As in the link there was a more efficient solution than the recursion
http://en.wikipedia.org/wiki/Flood_fill
Flood-fill (node, target-color, replacement-color):
1. If target-color is equal to replacement-color, return.
2. Set Q to the empty queue.
3. Add node to the end of Q.
4. While Q is not empty:
5. Set n equal to the last element of Q.
6. Remove last element from Q.
7. If the color of n is equal to target-color:
8. Set the color of n to replacement-color.

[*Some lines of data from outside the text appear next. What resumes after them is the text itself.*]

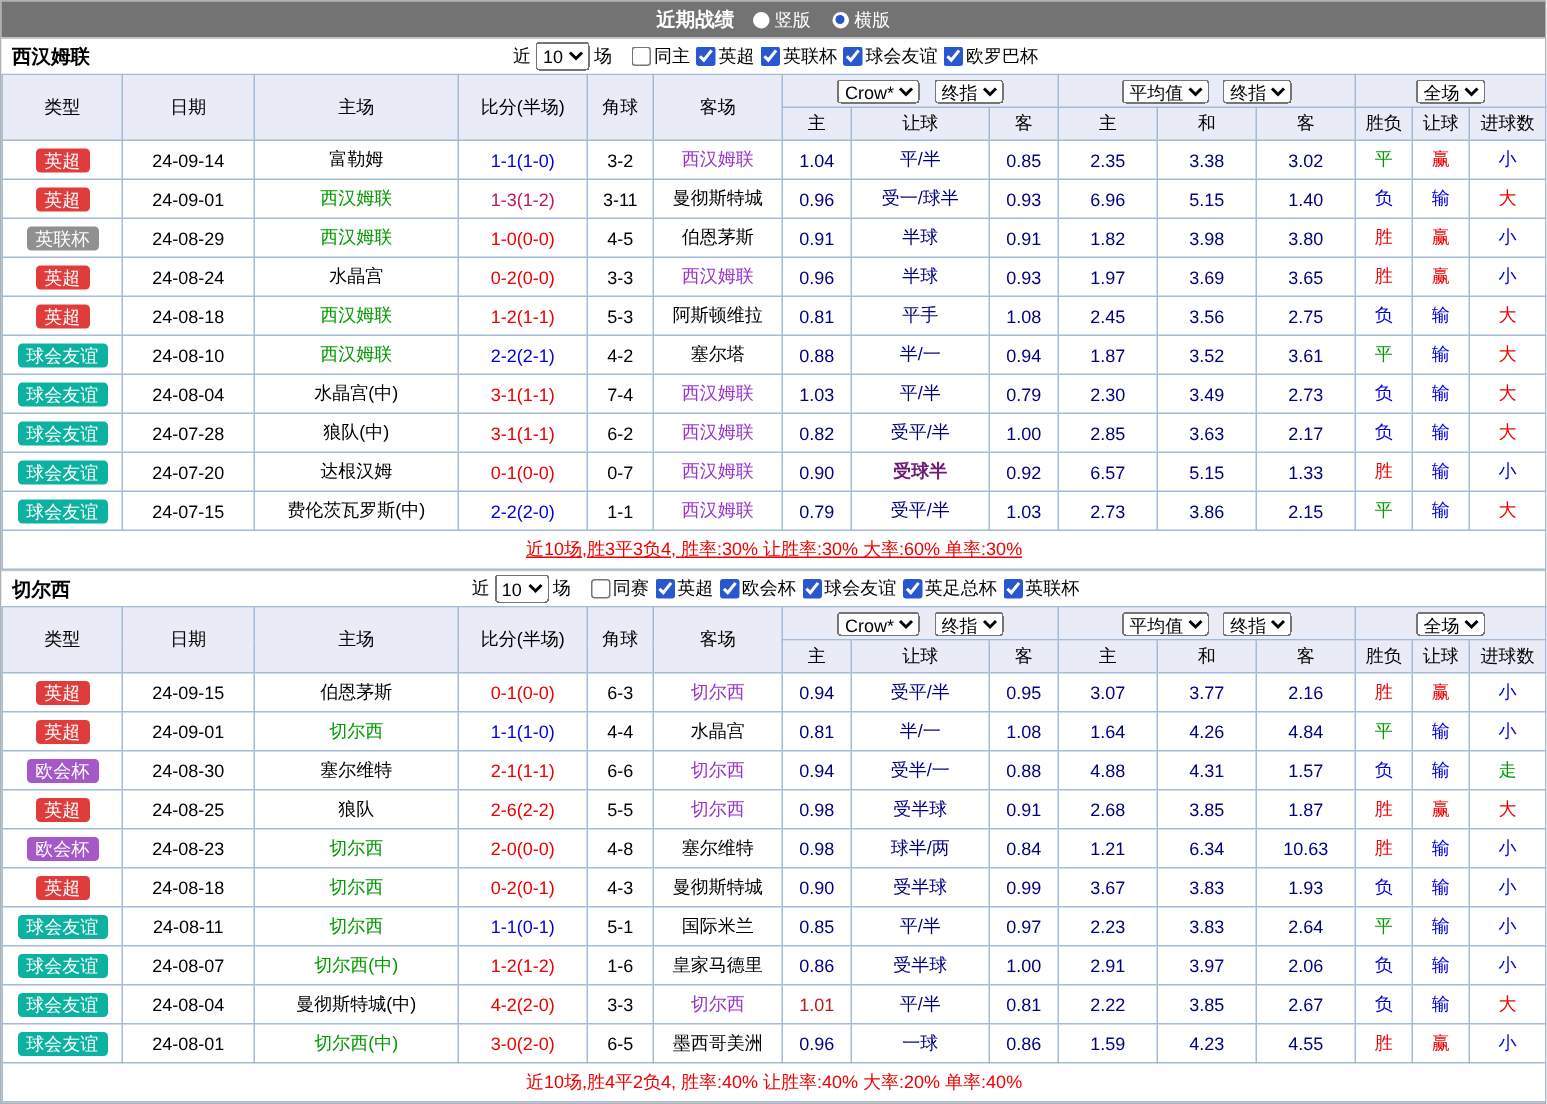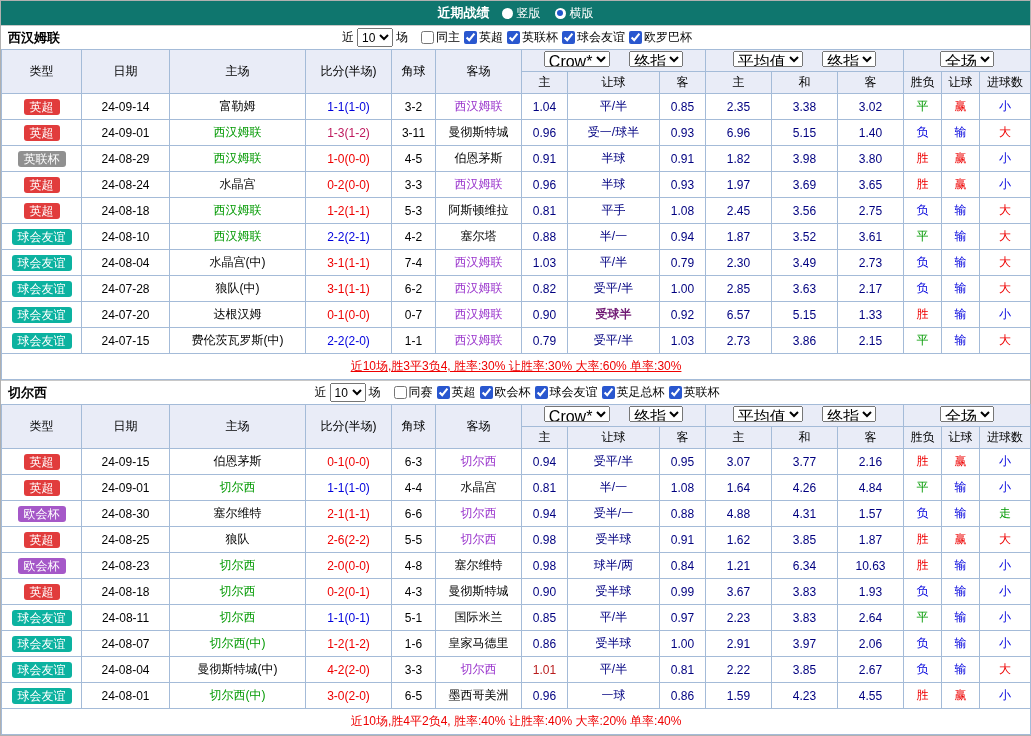--- a/index.html
+++ b/index.html
@@ -16,30 +16,30 @@
   .filter-row{position:relative;height:23px;display:flex;align-items:center;justify-content:center;background:#fff}
   .team-name{position:absolute;left:7px;top:0;line-height:23px;font-weight:bold;font-size:13px}
   .filters{display:inline-flex;align-items:center}
   .filters .lbl{margin:0 3px}
   .filters select{font-size:12px;height:19px}
   .cb{display:inline-flex;align-items:center;margin-left:2px}
   .cb input{width:13px;height:13px;margin:0 2px;accent-color:#2957cf}
   table.results{width:100%;border-collapse:collapse;table-layout:fixed}
   .results th,.results td{border:1px solid #a4bbd8;text-align:center;padding:0;white-space:nowrap;overflow:hidden}
   .results thead th{background:#e9ecf7;font-weight:normal;height:22px;font-size:12px}
-  .results thead select{font-size:16px;height:16px;margin:0 8px}
+  .results thead select{font-size:12px;height:16px;margin:0 3px}
   .results tbody td{height:26px;background:#fff}
   .results tfoot td{height:26px;background:#fff}
   .badge{display:inline-block;color:#fff;border-radius:3px;padding:1px 6px;line-height:14px;font-size:12px}
 </style>
 </head>
 <body>
 
 <div class="page">
-  <div class="title-bar" style="background: #0f766e;">
+  <div class="title-bar" style="background: #737373;">
     <span class="title">近期战绩</span>
     <span class="radio-group">
         <span class="radio">
           <span class="radio-circle"></span>
           <span>竖版</span>
         </span>
         <span class="radio">
           <span class="radio-circle on"></span>
           <span>横版</span>
         </span>
@@ -447,21 +447,21 @@
             <tr>
               <td><span class="badge" style="background: rgb(225, 60, 60);">英超</span></td>
               <td>24-08-25</td>
               <td>狼队</td>
               <td style="color: rgb(238, 0, 0);">2-6(2-2)</td>
               <td>5-5</td>
               <td style="color: rgb(153, 51, 204);">切尔西</td>
               <td style="color: rgb(0, 0, 128);">0.98</td>
               <td style="color: rgb(0, 0, 128);">受半球</td>
               <td style="color: rgb(0, 0, 128);">0.91</td>
-              <td style="color: rgb(0, 0, 128);">1.62</td>
+              <td style="color: rgb(0, 0, 128);">2.68</td>
               <td style="color: rgb(0, 0, 128);">3.85</td>
               <td style="color: rgb(0, 0, 128);">1.87</td>
               <td style="color: rgb(238, 0, 0);">胜</td>
               <td style="color: rgb(238, 0, 0);">赢</td>
               <td style="color: rgb(238, 0, 0);">大</td>
             </tr>
             <tr>
               <td><span class="badge" style="background: rgb(165, 88, 200);">欧会杯</span></td>
               <td>24-08-23</td>
               <td style="color: rgb(0, 153, 0);">切尔西</td>

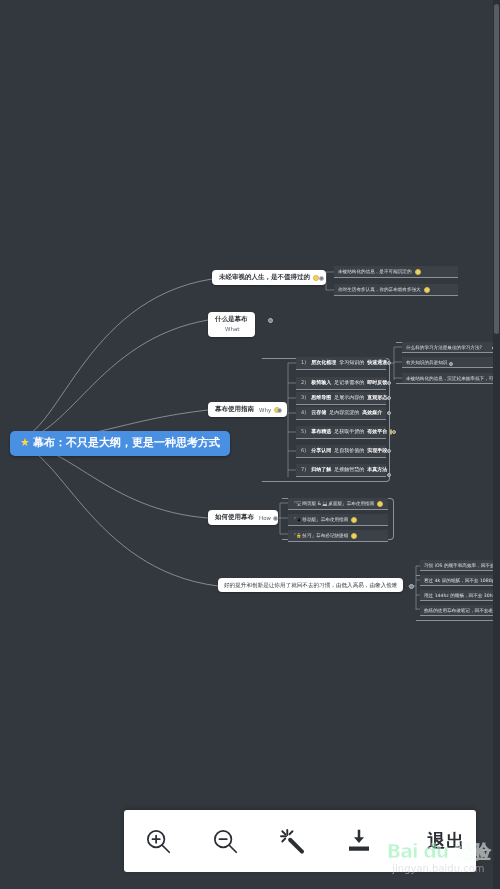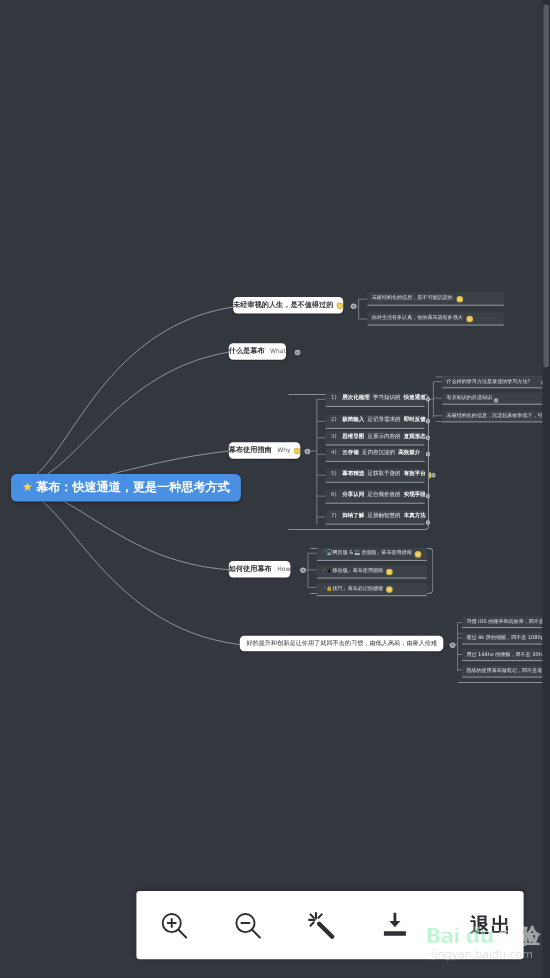--- a/index.html
+++ b/index.html
@@ -33,21 +33,21 @@
     border-radius:5px;
     box-shadow:0 1px 3px rgba(0,0,0,.35);
   }
   .star { color:#ffd34e; font-size:11px; }
 
   .lvl2 {
     background:#ffffff;
     color:#2f3338;
     font-size:6.5px;
     font-weight:bold;
-    padding:4px 0;
+    padding:4px 7px;
     box-shadow:0 1px 2px rgba(0,0,0,.3);
   }
   .lvl2 .en { font-weight:normal; font-size:5.5px; color:#5a6068; margin-left:2px; }
 
   .lvl3 {
     background:#3c4147;
     color:#e8eaed;
     font-size:5px;
     padding:3px 5px;
     border-bottom:1px solid #8b9199;
@@ -186,39 +186,39 @@
       <path d="M416 566 L416 610"></path>
       <path d="M416 566 L422 566"></path>
       <path d="M416 580 L422 580"></path>
       <path d="M416 595 L422 595"></path>
       <path d="M416 609 L422 609"></path>
     </g>
   </svg>
 
   <div class="node root" style="left:10px; top:431px;">
     <span class="star">★</span>
-    <span>幕布：快速通道，更是一种思考方式</span>
+    <span>幕布：不只是大纲，更是一种思考方式</span>
   </div>
 
   <div class="node lvl2" style="left:212px; top:270px;">
     <span>未经审视的人生，是不值得过的</span>
     <span class="badge"></span>
   </div>
   <div class="dot" style="left:319px; top:276px;"></div>
 
   <div class="node lvl4" style="left:334px; top:266px; width:124px;">
     <span>未被结构化的信息，是不可能沉淀的</span>
     <span class="badge"></span>
   </div>
   <div class="node lvl4" style="left:334px; top:284px; width:124px;">
     <span>你对生活有多认真，你的幕布就有多强大</span>
     <span class="badge"></span>
   </div>
 
-  <div class="node lvl2" style="left:208px; top:312px;">
+  <div class="node lvl2" style="left:208px; top:312px;flex-direction:column;">
     <span>什么是幕布</span>
     <span class="en">What</span>
   </div>
   <div class="dot" style="left:268px; top:318px;"></div>
 
   <div class="node lvl2" style="left:208px; top:402px;">
     <span>幕布使用指南</span>
     <span class="en">Why</span>
     <span class="badge"></span>
   </div>

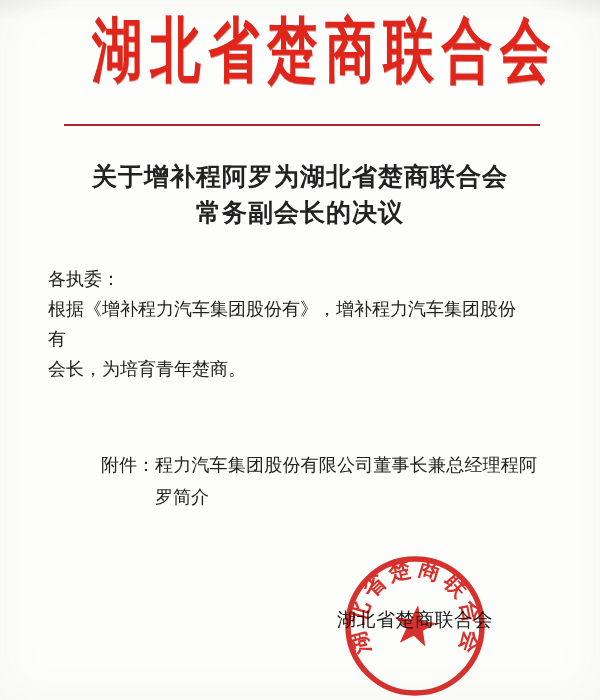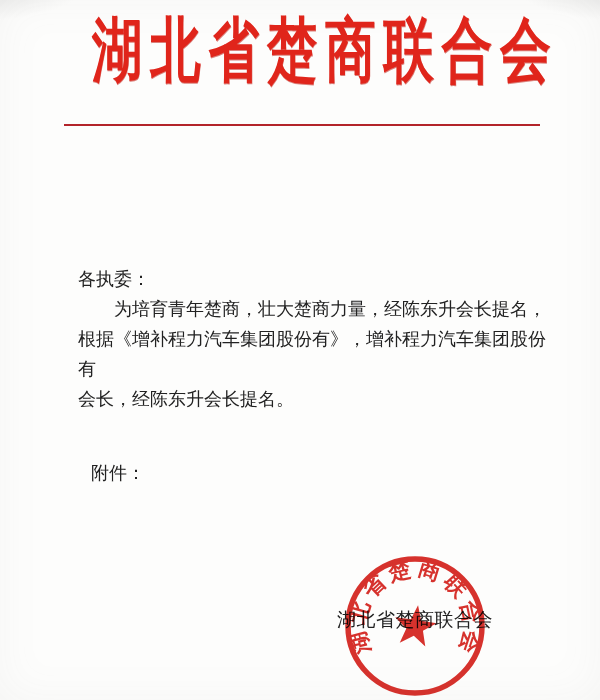--- a/index.html
+++ b/index.html
@@ -40,30 +40,30 @@
     position:absolute;left:64px;top:124px;width:476px;height:2px;
     background:var(--rule-red);
   }
   .doc-title{
     position:absolute;left:0;top:159px;width:600px;
     text-align:center;color:var(--ink);
     font-size:25px;line-height:36px;font-weight:700;
     letter-spacing:1px;
   }
   .body-text{
-    position:absolute;left:78px;top:264px;width:468px;
+    position:absolute;left:48px;top:264px;width:468px;
     color:var(--ink);font-size:18px;line-height:30px;
   }
   .body-text .line{width:468px;}
   .body-text .indent{text-indent:2em;}
   .body-text .just{text-align:justify;text-align-last:justify;}
   .attachment{
-    position:absolute;left:91px;top:449px;width:440px;
+    position:absolute;left:101px;top:449px;width:440px;
     display:flex;align-items:flex-start;
-    color:var(--ink);font-size:18px;line-height:32px;margin-top:8px;
+    color:var(--ink);font-size:18px;line-height:32px;
   }
   .att-label{flex:0 0 auto;white-space:nowrap;}
   .att-text{flex:0 0 382px;width:382px;text-align:justify;}
   .signature{
     position:absolute;left:330px;top:605px;width:170px;
     text-align:center;color:var(--ink);
     font-size:19px;line-height:29px;z-index:2;
     letter-spacing:0.5px;white-space:nowrap;
   }
   .seal{
@@ -80,30 +80,34 @@
 </style>
 </head>
 <body>
 
 <div class="page">
 
   <div class="org-name">湖北省楚商联合会</div>
 
   <div class="red-rule"></div>
 
+  <div class="doc-title">
+    <div>关于增补程阿罗为湖北省楚商联合会</div>
+    <div>常务副会长的决议</div>
+  </div>
 
   <div class="body-text">
     <div class="line">各执委：</div>
-    <div class="line indent just">为培育青年楚商，壮大楚商力量，经陈东升会长提名，</div>
     <div class="line just">根据《增补程力汽车集团股份有》，增补程力汽车集团股份有</div>
-    <div class="line">会长，经陈东升会长提名。</div>
+    <div class="line">会长，为培育青年楚商。</div>
   </div>
 
   <div class="attachment">
     <span class="att-label">附件：</span>
+    <span class="att-text">程力汽车集团股份有限公司董事长兼总经理程阿罗简介</span>
   </div>
 
   <div class="signature">
     <div class="sig-org">湖北省楚商联合会</div>
   </div>
 
   <svg class="seal" viewBox="0 0 150 150" xmlns="http://www.w3.org/2000/svg">
     <circle class="seal-ring" cx="75" cy="75" r="67"></circle>
     <path id="sealArc" d="M 32.6 101.5 A 50 50 0 1 1 117.4 101.5" fill="none"></path>
     <text class="seal-text">

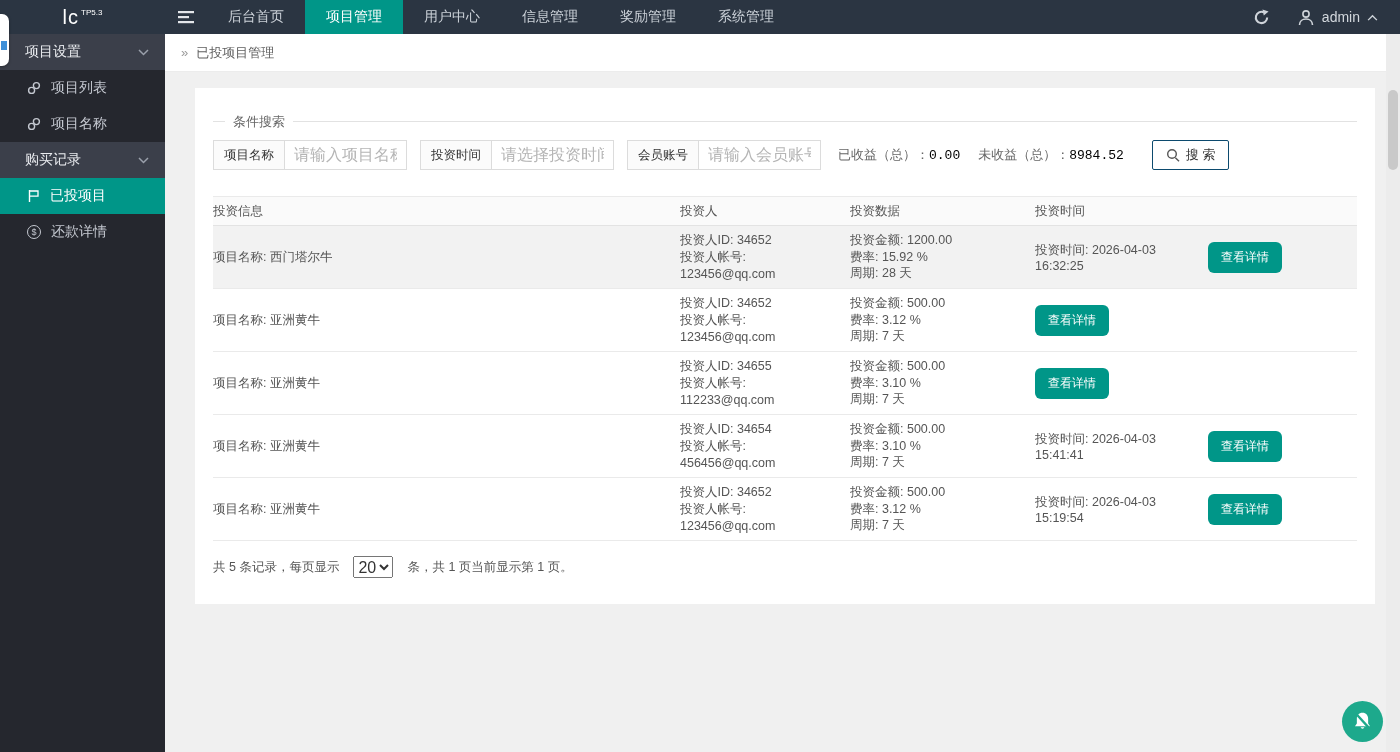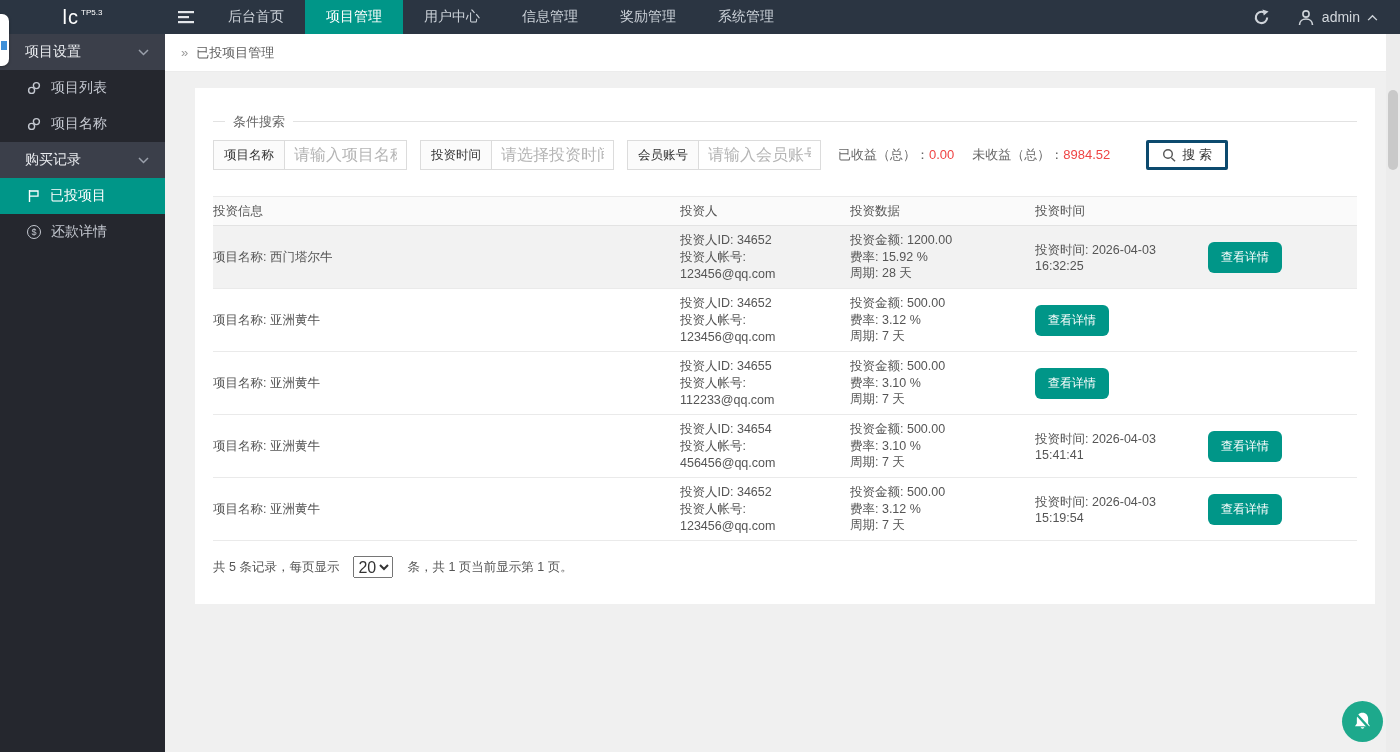--- a/index.html
+++ b/index.html
@@ -37,22 +37,22 @@
   
   .fieldset { border-top:1px solid #e2e2e2; position:relative; padding-top:18px; margin-top:9px; }
   .legend { position:absolute; top:-9px; left:12px; background:#fff; padding:0 8px; font-size:13px; color:#666; }
   .search-row { display:flex; align-items:center; }
   .input-group { display:flex; height:30px; margin-right:13px; }
   .ig-label { display:flex; align-items:center; padding:0 10px; border:1px solid #dcdcdc; background:#fbfbfb; font-size:12.5px; color:#333; white-space:nowrap; }
   .ig-input { width:122px; border:1px solid #dcdcdc; border-left:none; padding:0 9px; font-size:16px; color:#333; outline:none; background:#fff; }
   .ig-input::placeholder { color:#b5b5b5; }
   .stats { display:flex; align-items:center; font-size:13px; color:#666; margin-left:4px; }
   .stat { margin-right:18px; white-space:nowrap; }
-  .stat .val { color:#ef4444; }
-  .search-btn { height:30px; padding:0 13px; background:#fff; border:3px solid #0c4a6e; border-radius:2px; display:flex; align-items:center; gap:6px; font-size:13px; color:#333; cursor:pointer; margin-left:18px;justify-content:flex-end; }
+  .stat .val { color:#000000;font-family:Liberation Mono, monospace; }
+  .search-btn { height:30px; padding:0 13px; background:#fff; border:1px solid #0c4a6e; border-radius:2px; display:flex; align-items:center; gap:6px; font-size:13px; color:#333; cursor:pointer; margin-left:10px;justify-content:flex-end; }
   
   .table { margin-top:26px; font-size:12.5px; color:#555; }
   .thead { display:flex; align-items:center; background:#fafafa; border-top:1px solid #eaeaea; border-bottom:1px solid #e3e3e3; height:30px; }
   .trow { display:flex; align-items:center; min-height:63px; border-bottom:1px solid #eaeaea; background:#fff; }
   .trow.striped { background:#f2f2f2; }
   .c { padding-right:10px; }
   .c1 { width:467px; }
   .c2 { width:170px; line-height:17px; }
   .c3 { width:185px; line-height:16.5px; }
   .c4 { width:173px; }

9. Add west node to end of Q.
10. Add east node to end of Q.
11. Add north node to end of Q.
12. Add south node to end of Q.
13. Return.
This is my first attempt at transforming the pseudo code to C++:
std::deque<char> myqueue;
void Region(int x,int y,char newC,char c)
{
char n;
if(c==newC)return;
myqueue.empty();
myqueue.push_back(arr[y][x]);
while (myqueue.size()!=0)
{
n=myqueue.back();
myqueue.pop_back();
if(n==c)
{
n=newC;
if(x-1>0) myqueue.push_back(arr[y][x-1]);
if(y-1>0) myqueue.push_back(arr[y-1][x]);
if(x+1<=M) myqueue.push_back(arr[y][x+1]);
if(y+1<=N) myqueue.push_back(arr[y+1][x]);
}
}
}